A while back, I attended a dinner with people I knew from decades ago. Somewhere around dessert and coffee, a few of them disappeared from the table, but not before giving that slight raise of the eyebrow I’d used myself during my father’s back-in-the-day dinners. They met up with the rest of us later as we milled around outside; they were giddy with the type of laughter that scrunches the eyes practically shut. But it wasn’t just the laughter fusing their eyes. I joked that they smelled like 1975, even as I felt a swath of regret that I hadn’t joined them. Why didn’t I? I’m still asking myself.

I could validly claim any or all of the reasons my contemporaries have expressed for why they choose not to smoke weed: They stopped because of the children and never looked back; they live with or very close to someone recovering from addiction; they’re afraid of an adverse physical reaction; it feels immature at this age; wine is legal, and they’re not trying to break the law at this point in life. When I asked, “What if it was legal?” my sister Paula said, “If it’s legal, I mean, well, yeah, but only if it’s legal, not just decriminalized — fully legal at both the state and federal levels.”

And yet, the illegality is what enticed me all those years ago when I stuck my head out of the car window to gulp in the weed-tinged breeze moving through the be-in on Belmont Plateau. I got high on the anticipatory thrill of it before I ever smoked a joint. I was on the precipice of young adulthood. Marijuana wasn’t just about getting my head right, as we used to say about a good high. Marijuana also represented the revolution that was all around me, growing me up. I was doing this absolutely taboo thing — good-girl me — and that enhanced the pings firing and melting in my brain, getting me higher still. Smoking again would feel like desperately chasing a thrill that’s long gone because it should be gone, because it no longer serves a purpose.
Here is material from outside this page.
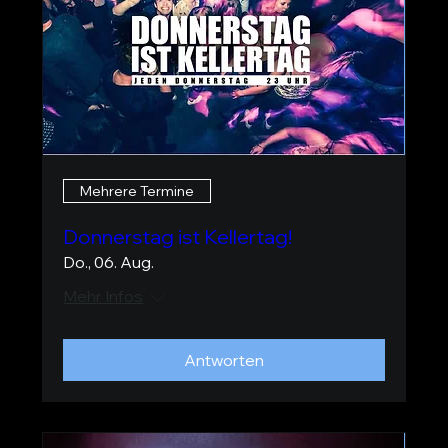
Mehrere Termine
Donnerstag ist Kellertag!
Do., 06. Aug.
Mehr Infos
Antworten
So, for now, since the lyrics from “The Way We Were” are stuck in my head anyway, I’ll hum the part about memories lighting the corners of my mind, grateful to know that should those memories grow too dim from age-related cognitive decline, there will be the medically sanctioned option to swaddle crumpled buds of weed inside sheets of moistened Top paper and toke away.

Published as “Joint of No Return” in the February 2019 issue of Philadelphia magazine.